Из суда вернулись на фабрику, и вскоре Пётр Иванович получил в услужение зашуганного паренька. Любезный Алексей Нифонтович предоставил бричку, на которой инспектора с покупкой доставили на постоялый двор. К тому времени над N-ском уже сгущались сумерки.
– Дормидонт Матвеевич, – по приезде обратился Копытман к встреченному в трактире первого этажа Кулебяке, – как видите, теперь я с помощником, в услужении у меня будет. Кровать в моём номере одна, да и тесно там двоим будет. Не потрудитесь разместить этого молодого человека?
– Отчего же, поселим вместе с дворней, с ними и трапезничать пока будет. Пристроим мальца, ваше высокоблагородие, не сумневайтесь. Как звать-то? – обратился Кулебяка к мальчишке.
– Митька, – всё ещё растерянно озираясь, словно не веря в происходящее, пропищал тот.
– Идём, Митька, накормим тебя да спать уложим. Агафья, – подозвал он дородную бабу, убиравшую посуду со стола, – ну-ка, займись парнем, организуй ему ужин и ночлег. А уж с утра примется за работу.
– Ну, какая там работа, – отмахнулся инспектор, когда Митьку увели. – Я его, честно говоря, из кабалы вызволил, а то ведь сирота, на фабрике корзины таскает тяжёлые, да лупцуют его почём зря. Вот и пожалел.

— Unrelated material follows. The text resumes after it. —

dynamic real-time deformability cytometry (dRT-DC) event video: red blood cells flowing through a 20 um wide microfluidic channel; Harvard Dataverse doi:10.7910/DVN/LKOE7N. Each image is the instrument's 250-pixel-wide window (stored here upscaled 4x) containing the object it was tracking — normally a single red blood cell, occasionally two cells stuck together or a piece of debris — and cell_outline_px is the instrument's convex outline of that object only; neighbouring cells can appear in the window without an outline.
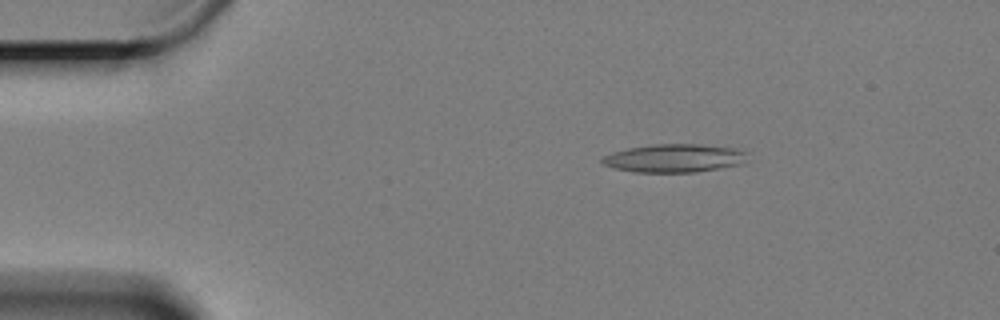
{"species": "Egyptian fruit bat (a non-hibernating species)", "species_latin": "Rousettus aegyptiacus", "temperature_condition": "cold", "stored_images_in_passage": 61, "camera_frame_rate_fps": 3000, "um_per_image_px": 0.085, "animal": {"sex": "female"}, "frame": {"image": 1, "passage_image": 10, "time_ms": 3.0, "image_size_px": [1000, 320], "cell_outline_px": [[748, 152], [744, 164], [696, 172], [632, 172], [612, 168], [604, 164], [600, 160], [604, 156], [612, 152], [628, 148], [652, 144], [700, 144], [736, 148]], "centroid_in_image_um": [57.33, 13.44], "position_along_channel_um": 27.7, "area_um2": 24.16}}
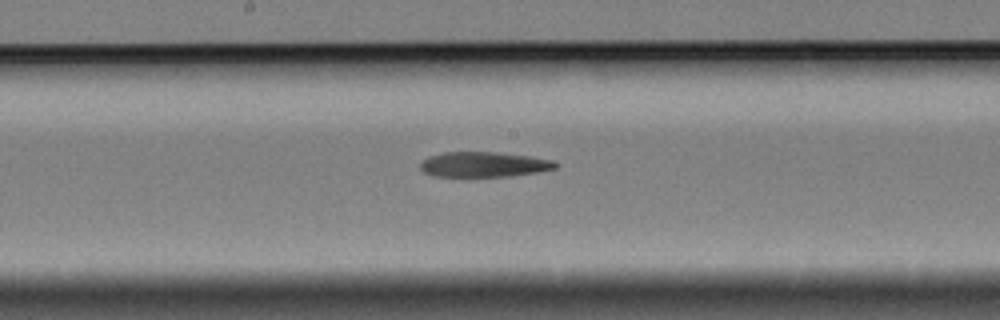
{"frame": {"image": 2, "passage_image": 32, "time_ms": 10.333, "image_size_px": [1000, 320], "cell_outline_px": [[560, 164], [556, 168], [536, 172], [512, 176], [436, 176], [424, 172], [420, 168], [420, 160], [428, 156], [444, 152], [496, 152], [532, 156], [552, 160]], "centroid_in_image_um": [41.12, 13.97], "position_along_channel_um": 207.1, "area_um2": 19.88}}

– Ну что ж, дело хорошее, – покивал временно исполняющий обязанности хозяина постоялого двора. – Да токмо сколько их таких Митек по Расее-матушке, каждого не осчастливишь.

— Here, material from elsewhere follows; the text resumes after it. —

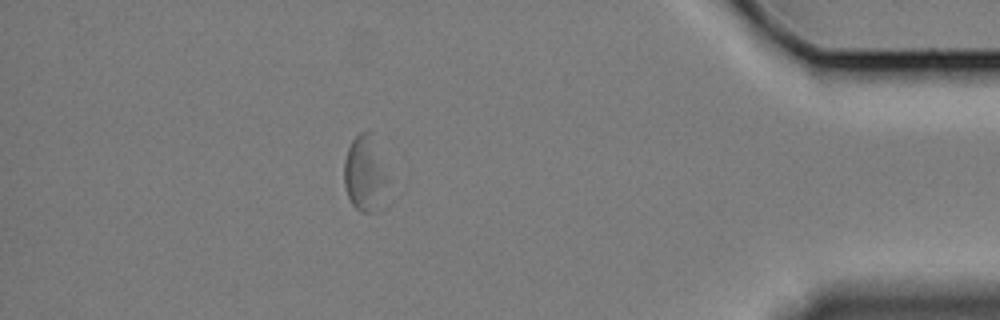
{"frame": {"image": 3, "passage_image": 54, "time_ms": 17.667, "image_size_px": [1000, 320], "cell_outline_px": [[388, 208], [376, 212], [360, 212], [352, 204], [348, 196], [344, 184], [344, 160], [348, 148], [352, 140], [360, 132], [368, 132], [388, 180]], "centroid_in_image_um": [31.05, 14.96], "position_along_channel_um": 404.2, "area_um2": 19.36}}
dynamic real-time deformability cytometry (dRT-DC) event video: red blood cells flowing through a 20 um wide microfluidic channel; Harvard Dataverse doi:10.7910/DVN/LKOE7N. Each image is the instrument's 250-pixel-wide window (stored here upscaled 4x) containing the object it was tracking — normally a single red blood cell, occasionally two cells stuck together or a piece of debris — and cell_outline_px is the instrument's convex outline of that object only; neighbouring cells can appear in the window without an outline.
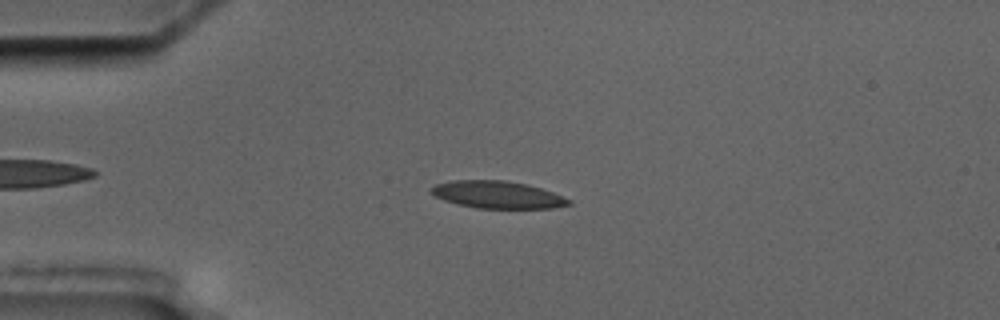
{"species": "common noctule bat (a hibernating species)", "species_latin": "Nyctalus noctula", "temperature_condition": "cold", "stored_images_in_passage": 5, "camera_frame_rate_fps": 3000, "um_per_image_px": 0.085, "animal": {"sex": "male", "body_mass_g": 17.5, "forearm_length_mm": 52.3}, "frame": {"image": 1, "passage_image": 3, "time_ms": 2.667, "image_size_px": [1000, 320], "cell_outline_px": [[572, 204], [552, 208], [476, 208], [444, 200], [436, 196], [432, 192], [432, 188], [436, 184], [452, 180], [504, 180], [524, 184], [540, 188], [552, 192], [572, 200]], "centroid_in_image_um": [42.31, 16.55], "position_along_channel_um": 42.7, "area_um2": 21.56}}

– Не осчастливишь, Дормидонт Матвеевич, но ежели и не делать ничего – на царствие небесное не заработаешь.
– Это верно, – хитро прищурился Кулебяка. – Вот вы, глядишь, шажочек к райским вратам и сделали…
На следующий день Копытман схватил Митьку в охапку, нанял бричку с кучером и отправился по салонам да магазинам, приводить мальчишку в порядок. Истратив сорок семь рублей и тридцать семь копеек, Пётр Иванович приодел юнца в цивильную одежонку, постриг у цирюльника и купил своему пажу (слова «холоп» и «лакей» он отверг сразу) в обязательном порядке предметы личной гигиены, наказав при этом:
– Не будешь умываться и чистить утром и вечером зубы, отправлю обратно на фабрику.
На что Митька, схватив инспектора за рукав сюртука, тут же испуганно заверещал:
– Дяденька Пётр Иваныч, миленький, не отправляй меня туда, Христом Богом клянусь, буду умываться и зубы чистить.
– Надеюсь, ты хозяин своему слову, – едва сдерживая улыбку, важно кивнул Копытман. – А одёжку береги, больше покупать не буду, она только на выход. На постоялом дворе носи то, в чём с фабрики пришёл.
Узел со старой одеждой Митьки лежал на сиденье коляски, и Пётр Иванович подумал, что надо бы её отдать в постирушку, небось там клопы или вши какие чувствуют себя весьма вольготно. Но однако его мысли были всё больше обращены к воскресному свиданию с Лизонькой.